There's a new, more aggressive group interested in solving social problems in Howard County called People Acting Together in Howard.
The group, PATH, is having what it bills as a big, action-oriented gathering at 6:50 tonight at St. Augustine Roman Catholic Church, 5976 Old Washington Road in Elkridge.
Hector Rodriguez, 61, a 17-year resident of Owen Brown village, is the lead organizer for the group. It operates under the banner of the Industrial Areas Foundation, he said, which is an umbrella group that helps sponsor local organizations for social change.
Rodriguez said all political candidates are invited, and he hopes for a crowd of about 400 to talk about Howard's poor, the problems they encounter and - more importantly - what should be done about those problems.
The group, which is affiliated with the BUILD coalition that has aggressively pressed for changes in the way Baltimore officials handle community problems, has been invited to try organizing in Howard by a group of local religious leaders from various faiths, Rodriguez said.
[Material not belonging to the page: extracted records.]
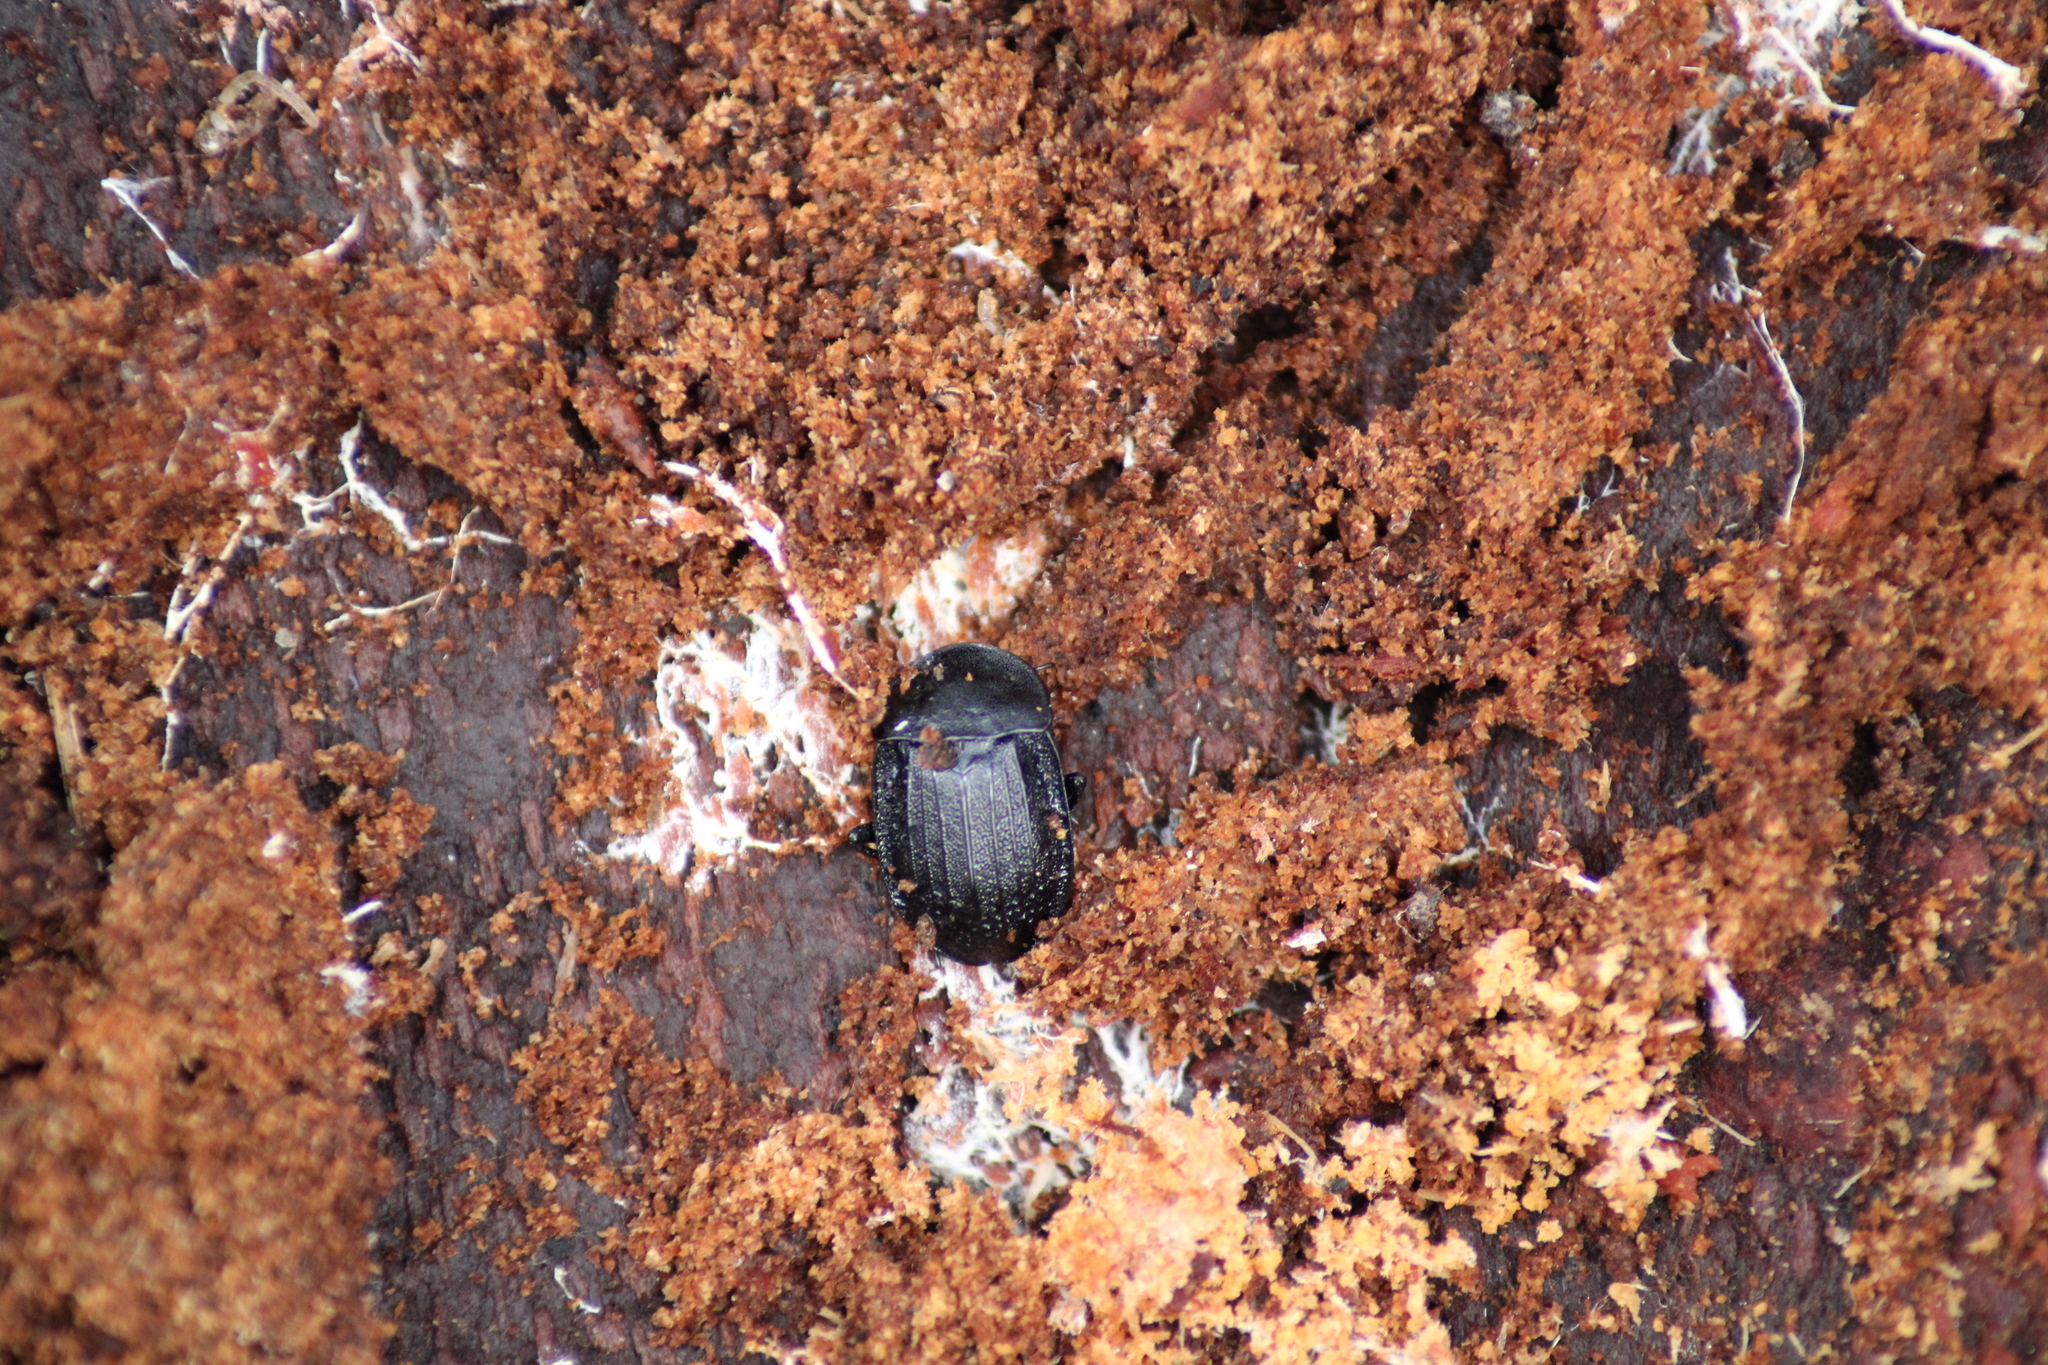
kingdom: Animalia
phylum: Arthropoda
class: Insecta
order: Coleoptera
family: Staphylinidae
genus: Silpha
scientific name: Silpha atrata
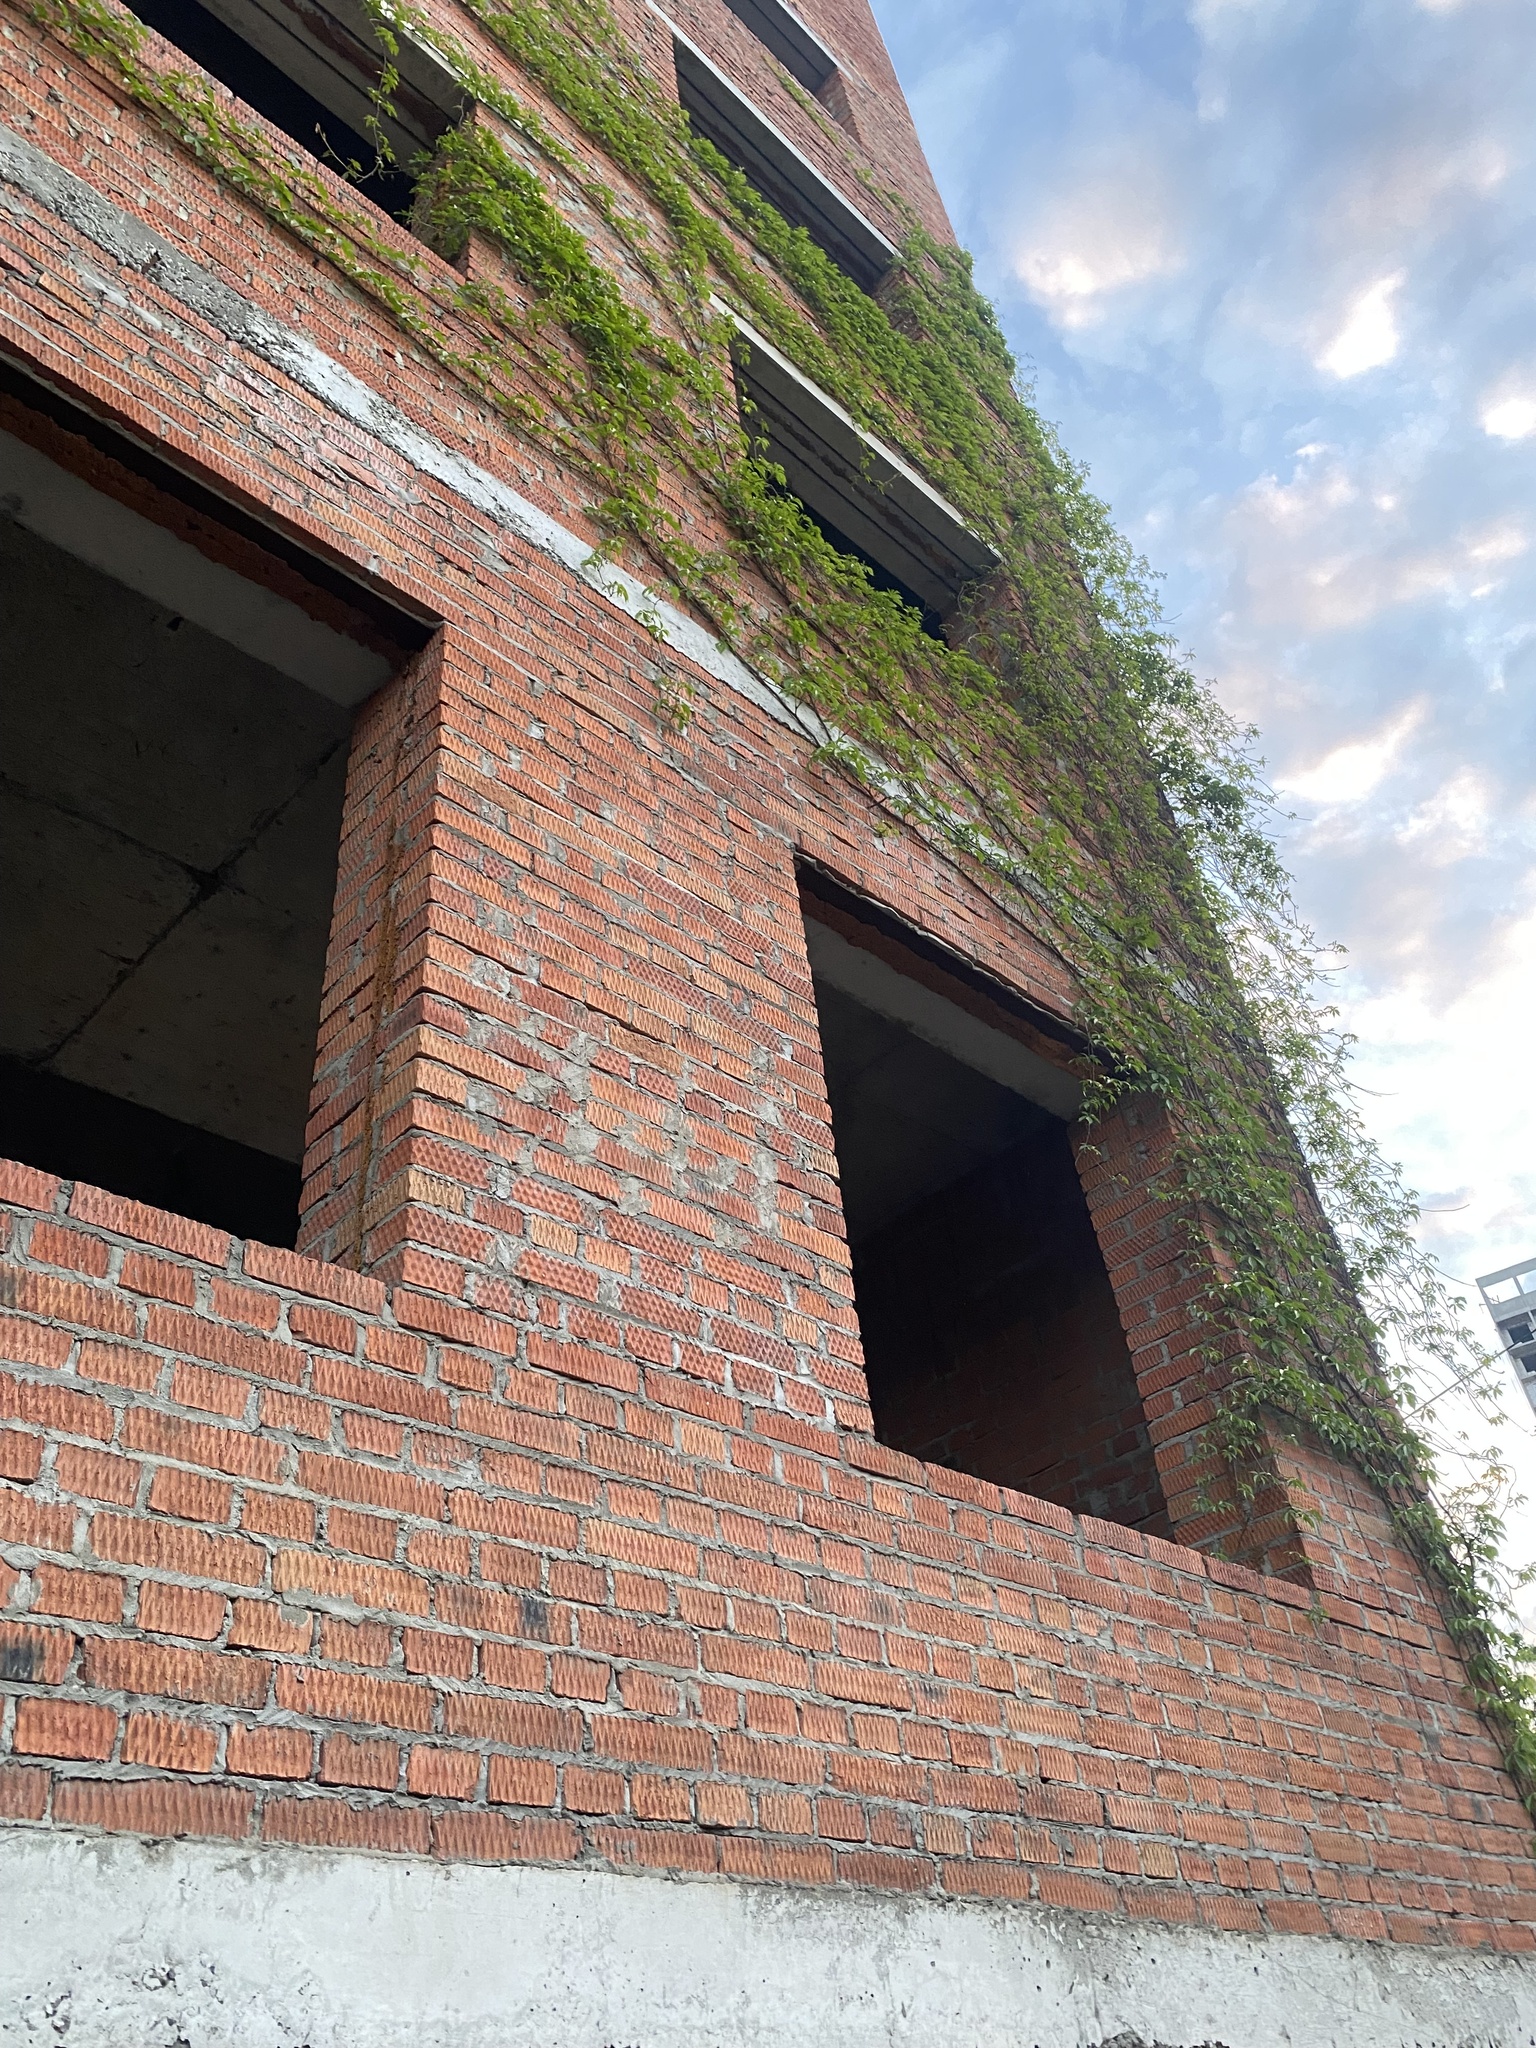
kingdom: Plantae
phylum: Tracheophyta
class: Magnoliopsida
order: Vitales
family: Vitaceae
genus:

"All you hear about here is, 'We're the richest and the best,'" he said. "We're sending our poor people to Baltimore."
"This county does not do a good job taking care of poor people," he added. "There's no question we have a great public sector and a corporate sector, but we don't have the civic sector - the third leg of the stool."
Problems with housing and transportation for lower-income people, along with the lack of shelter for the homeless, are problems Howard County should face more forthrightly, Rodriguez said.
The plan is to ask candidates to work with community groups to address those and other problems, work on organizing internally and then reconvene in the fall, he said.
Former five-term County Councilman C. Vernon Gray had what he hopes will be a once-in-a-lifetime experience recently: being on the wrong end of a masked robber's gun during a bank holdup.
At the same time, he's pondering a repeat of an experience he's had numerous times: running for office.
The robbery experience seemed surreal at the time, Gray said, and the emotional shock didn't sink in until later.
Gray was one of about 15 people in the Citizens National Bank at Columbia Crossing just before noon June 2 when he heard a commotion and saw a masked man with a silver-colored handgun leap over the teller's counter. A second robber ordered everyone to the floor, Gray said. He recalled thinking as he got down, "No, this can't be happening."
No one was hurt, the robbers got some cash and fled, and police responded quickly, he said.
"Later, you think about what could have happened," Gray said.
Something else that the veteran politician is thinking about is whether to run for state Senate as the July 3 filing deadline nears for this year's elections.
Gray, a Democrat, ran for the District 13 Senate seat in 2002 and lost to incumbent Republican Sen. Sandra B. Schrader. But if he decides to take that plunge again, he would first have to defeat outgoing County Executive James N. Robey, also a Democrat, who staked his claim on the race last fall.
"I still have the interest," Gray said. "I have the knowledge of the issues, and I delivered good constituent services."
Robey said Gray has been talking about running for several months.
"I have no reaction one way or the other. I've wished him luck," Robey said, adding that he told Gray that if he runs and wins the primary he would have Robey's full support.
Robey said he hopes that the opposite result would put Gray in the executive's corner, too.
For Kari Appler, executive director of the Smoke Free Maryland Coalition, Monday night's 3-2 County Council vote to ban smoking in all Howard restaurants and bars carried more than just implications for public health.
"It's definitely a line in the sand in the county executive race," she said after the vote, noting that the two council members running for county executive parted paths on the issue.
Council Chairman Christopher J. Merdon, an Ellicott City Republican, voted against the smoking ban, while west Columbia Democrat Ken Ulman voted for it. Both are candidates for executive.
"I was actually surprised that Merdon voted 'no,'" Appler said, feeling that the ban is popular among voters.
But her take on politics isn't shared by Donald F. Norris, public policy professor at the University of Maryland, Baltimore County.
"There are a certain number of people who are single-issue voters, but I've never heard of a single-issue voter on the issue of smoking," Norris said. "You'll find them on issues like the environment or abortion. Overall, there will probably not be much impact, if any."
However, he said, some smokers who strongly oppose the ban might feel differently.
Republican Jim Adams of Ellicott City is happy the ban passed, but the anti-smoking District 5 County Council candidate also feels that the issue will play no part in the elections.
"I really think people will be happy that the ban is there, and they'll move on to other ... issues they want solved," he said.
Brian Harlin, county Republican Party chairman, said Merdon "stuck with what he believed in." Smoking won't be a big election issue, he said.
Tony McGuffin, Democratic Party chairman in Howard County, hopes that the vote will have an effect.
"I think it shows that Ken Ulman's priorities have to do with health," McGuffin said.
Voters will remember the issue, he said, because "we'll remind them."